■ **WHAT YOU HAVE TO DO**
Copy exactly the lines of the material below that run from the one containing "Guy en tiempos del Coronavirus" through the one containing "importante rescatar el". Copy no other lines.
· · · · · · ·
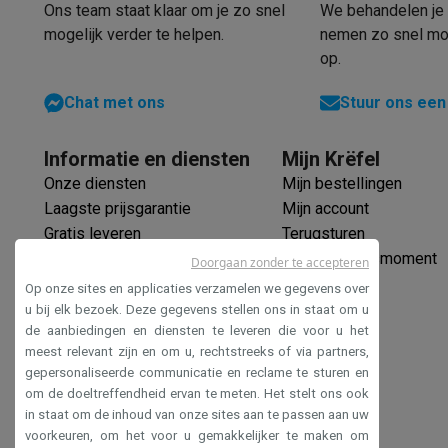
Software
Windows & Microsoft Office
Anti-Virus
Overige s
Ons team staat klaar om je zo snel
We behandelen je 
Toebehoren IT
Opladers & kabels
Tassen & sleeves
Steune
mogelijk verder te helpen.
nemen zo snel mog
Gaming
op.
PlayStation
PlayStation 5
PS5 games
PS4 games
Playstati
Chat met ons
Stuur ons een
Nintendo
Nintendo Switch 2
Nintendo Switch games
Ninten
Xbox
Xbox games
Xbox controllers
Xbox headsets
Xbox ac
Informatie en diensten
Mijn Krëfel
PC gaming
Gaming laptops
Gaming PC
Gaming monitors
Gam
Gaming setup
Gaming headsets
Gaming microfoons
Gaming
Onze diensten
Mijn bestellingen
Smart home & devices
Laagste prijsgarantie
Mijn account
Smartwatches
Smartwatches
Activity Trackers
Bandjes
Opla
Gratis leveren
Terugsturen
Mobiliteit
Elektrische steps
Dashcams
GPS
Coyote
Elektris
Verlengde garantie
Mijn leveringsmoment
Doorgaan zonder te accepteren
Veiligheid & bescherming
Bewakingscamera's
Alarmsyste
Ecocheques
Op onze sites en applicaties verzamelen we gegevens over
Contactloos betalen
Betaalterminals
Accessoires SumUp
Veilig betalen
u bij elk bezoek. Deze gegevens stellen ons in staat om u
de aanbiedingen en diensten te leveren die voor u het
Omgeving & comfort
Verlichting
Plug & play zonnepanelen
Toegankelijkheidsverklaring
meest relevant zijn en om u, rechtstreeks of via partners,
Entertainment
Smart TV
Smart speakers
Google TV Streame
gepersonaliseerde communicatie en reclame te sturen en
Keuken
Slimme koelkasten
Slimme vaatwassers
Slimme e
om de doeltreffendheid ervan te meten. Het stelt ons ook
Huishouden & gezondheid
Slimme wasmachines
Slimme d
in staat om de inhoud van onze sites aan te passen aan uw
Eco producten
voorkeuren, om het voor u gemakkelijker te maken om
· · · · · · ·
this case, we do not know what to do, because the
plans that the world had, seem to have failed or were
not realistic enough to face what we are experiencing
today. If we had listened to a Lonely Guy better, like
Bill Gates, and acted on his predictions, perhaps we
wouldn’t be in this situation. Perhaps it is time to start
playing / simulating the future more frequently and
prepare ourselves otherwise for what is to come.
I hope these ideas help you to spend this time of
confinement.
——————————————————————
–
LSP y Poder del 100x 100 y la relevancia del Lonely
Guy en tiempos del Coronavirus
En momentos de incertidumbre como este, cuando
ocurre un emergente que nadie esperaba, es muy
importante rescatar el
· · · · · · ·
■ **COMPLETED EXERCISE**
Guy en tiempos del Coronavirus
En momentos de incertidumbre como este, cuando
ocurre un emergente que nadie esperaba, es muy
importante rescatar el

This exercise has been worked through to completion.